On Wednesday, 2 August 2017 at 17:37:09 UTC, Steven Schveighoffer
wrote:
What is expected? What I see on the screen when I run my code
is:
[Ü]
Upper case?
What I see when I run your "working" code is:
[?]
Your terminal is incapable of rendering the Latin-1 encoding. The
program prints one byte of value 0xfc. You may pipe the output
into hexdump -C:
00000000 5b fc 5d 0a |[ü].|
00000004
You are missing the point that your input string is invalid.
It's perfectly okay to put any value a octet can take into an
octet. I did not claim that the data in the string memory is
syntactically valid UTF-8. Read the comment in line 9 of my post
of 15:02:22.
std.algorithm is not validating the entire string,
True and it should not. So this is what I want.
and so it doesn't throw an error like string.stripLeft does.

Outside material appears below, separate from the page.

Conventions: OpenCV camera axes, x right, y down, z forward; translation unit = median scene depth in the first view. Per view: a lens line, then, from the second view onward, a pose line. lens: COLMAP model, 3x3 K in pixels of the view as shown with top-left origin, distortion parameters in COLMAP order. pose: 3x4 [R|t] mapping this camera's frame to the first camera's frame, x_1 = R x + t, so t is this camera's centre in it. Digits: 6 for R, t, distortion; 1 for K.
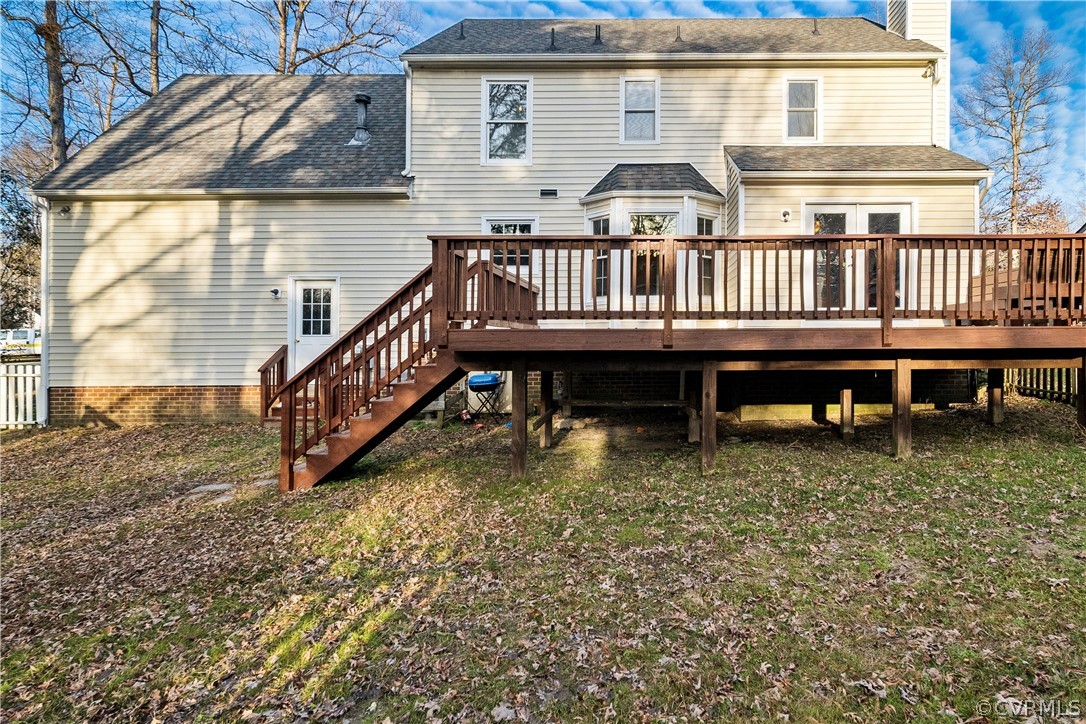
lens RADIAL K [[624.1, 0, 543.0], [0, 624.1, 362.0], [0, 0, 1]] dist [-0.004740, 0.001495]
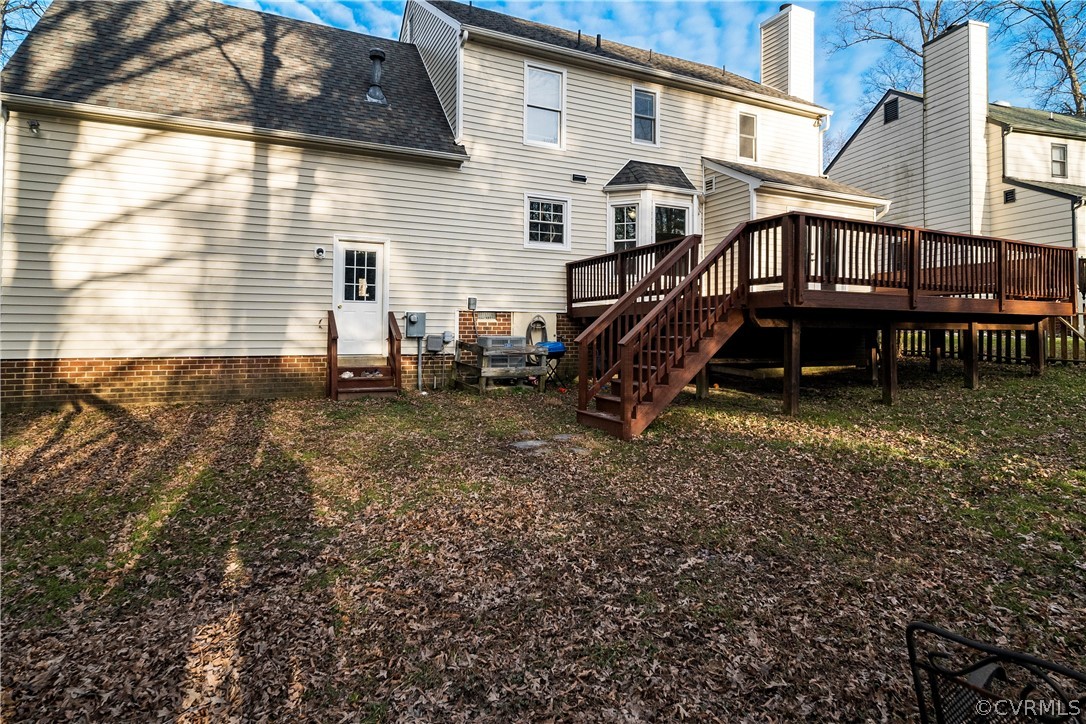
lens RADIAL K [[628.5, 0, 540.9], [0, 628.5, 341.3], [0, 0, 1]] dist [0.000758, 0.001129]
pose [[0.892903, 0.003788, 0.450234, -0.548307], [0.003824, 0.999865, -0.015997, 0.032785], [-0.450233, 0.016005, 0.892768, 0.049389]]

That is the point. You wrote
| I wouldn't expect good performance from this, as there is
auto-decoding all
| over the place.
I erroneously thought that using byCodeUnit disables the whole
UTF-8 processing and enforces operation on (u)bytes. But this is
not the case at least not for stripLeft and probably other string
functions.
writeln doesn't do any decoding of individual strings. It
avoids the problem and just copies your bad data directly.
That is what I expected.